Bérets européens contre drapeaux britanniques, pancarte « Nous reviendrons » contre inscription pro-américaine: près du Parlement, en ce jour J du Brexit, vendredi, des supporters de chaque camp se regardent en chien de faïence, illustrant la persistance des fractures du pays.

A quelques heures du grand saut du Royaume-Uni hors de l’Union européenne, les pancartes des europhiles proclament leur volonté de revenir dans l’UE, et clament leur désarroi: « vous avez détruit ma future carrière et mes rêves ».

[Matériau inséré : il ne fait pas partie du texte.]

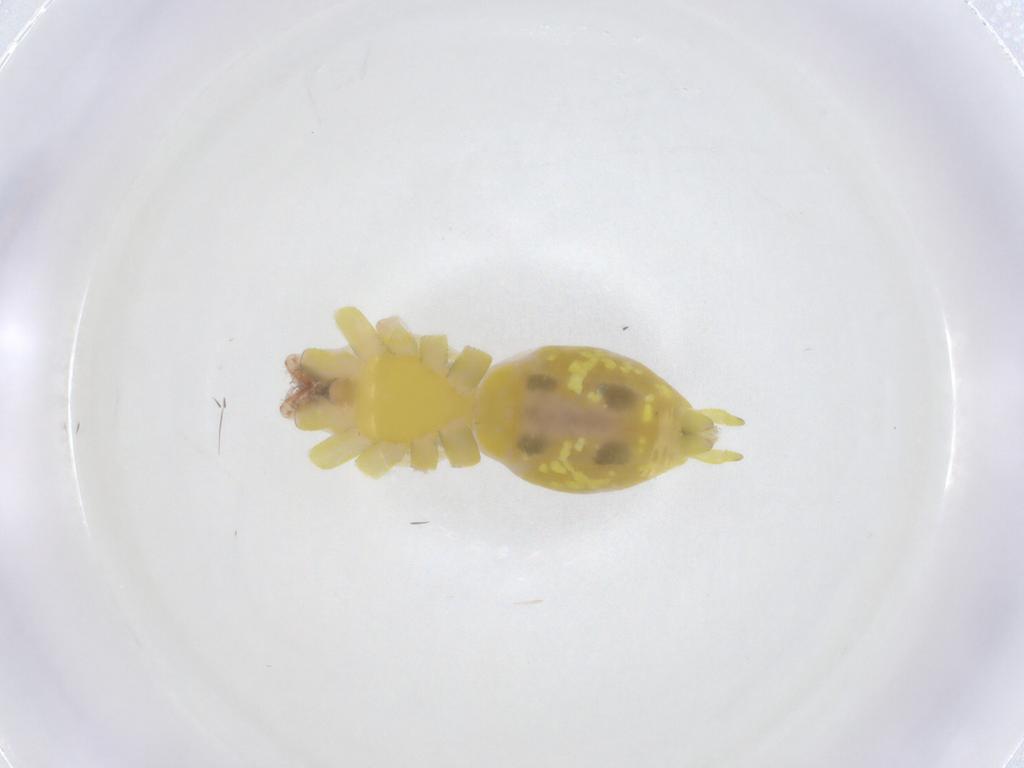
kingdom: Animalia
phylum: Arthropoda
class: Arachnida
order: Araneae
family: Cheiracanthiidae
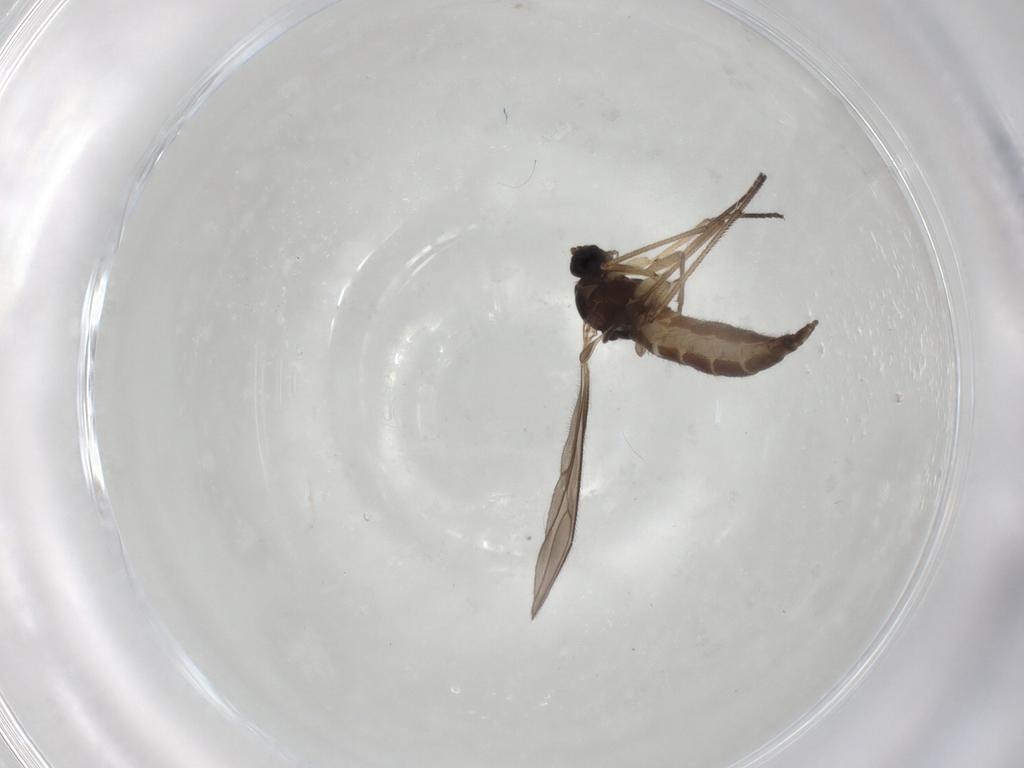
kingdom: Animalia
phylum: Arthropoda
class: Insecta
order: Diptera
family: Sciaridae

Chez les Brexiters, l’Union Jack vole au vent, un homme porte un chapeau à la gloire des Etats-Unis.

« C’est un désastre, c’est affreux », peste Daniel Price, directeur des ventes à Brighton (sud). « Dans un monde qui a l’air de devenir fou, on a besoin de se rapprocher, de se rassembler », estime-t-il, bonnet gris sur la tête. « Les protections que nous apporte l’UE », « tous les partenariats que nous avons, pourquoi tout jeter à la poubelle ? Je ne comprends pas ».

Chez Katarina Graham, 31 ans, activiste pour les droits de femmes, c’est la tristesse qui domine. « C’est vraiment épouvantable que ça arrive ». Pour cette Irlandaise qui travaille à Bruxelles, c’est « un jour de deuil ». Pas de doute pour elle non plus, le Royaume-Uni reviendra dans l’UE.

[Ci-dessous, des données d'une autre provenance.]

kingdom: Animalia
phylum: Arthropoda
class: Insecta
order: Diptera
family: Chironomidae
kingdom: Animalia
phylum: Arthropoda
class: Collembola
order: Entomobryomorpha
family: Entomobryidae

En visite à Londres, Wayne Green, habitant la banlieue de la capitale britannique, voit dans le Brexit un « grand soulagement que l’on quitte enfin l’Union européenne ». « L’UE est une arnaque, c’est une arnaque depuis le début et que je suis content que nous partions », explique cet homme au crâne dégarni, dans sa doudoune orange.

– « Pour le peuple » –


Non loin de la statue de Churchill, gilet aux couleurs de l’Union Jack sur les épaules, Douggie Loverbridge, pense lui que « tout l’argent que nous allons économiser au lieu de le donner à l’UE et à Bruxelles », sera dépensé pour « le peuple britannique ».

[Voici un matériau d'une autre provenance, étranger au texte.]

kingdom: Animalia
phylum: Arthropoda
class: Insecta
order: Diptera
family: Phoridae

Agée de 20 ans, Lucy Dixon n’a pas pu voter lors du référendum de 2016 qui a vu le « leave » l’emporter à 52%. Etudiante en tourisme, elle veut devenir hôtesse de l’air. « Ce sera plus difficile pour moi de travailler dans l’industrie du voyage et d’avoir un visa de travail », dit-elle. Ses amis ne se préoccupent pas du Brexit, « j’ai l’impression que je suis la seule à faire quelque chose », souffle-t-elle dépitée.

« Le Royaume-Uni s’isole du reste du monde », regrette Peter Benson. Pour ce comptable de 57 ans, la Grande-Bretagne de naguère devrait être rebaptisée « Petite-Bretagne ». « Certain » que le Royaume-Uni réintègrera l’Union européenne, « peut-être dans dix ans », il va se serrer les coudes avec ses proches ce vendredi soir à 23H00 (GMT), quand le pays basculera.

Ses deux enfants de 16 et 19 ans, « sont l’avenir » et « l’avenir du Royaume-Uni est avec l’Europe », insiste-t-il.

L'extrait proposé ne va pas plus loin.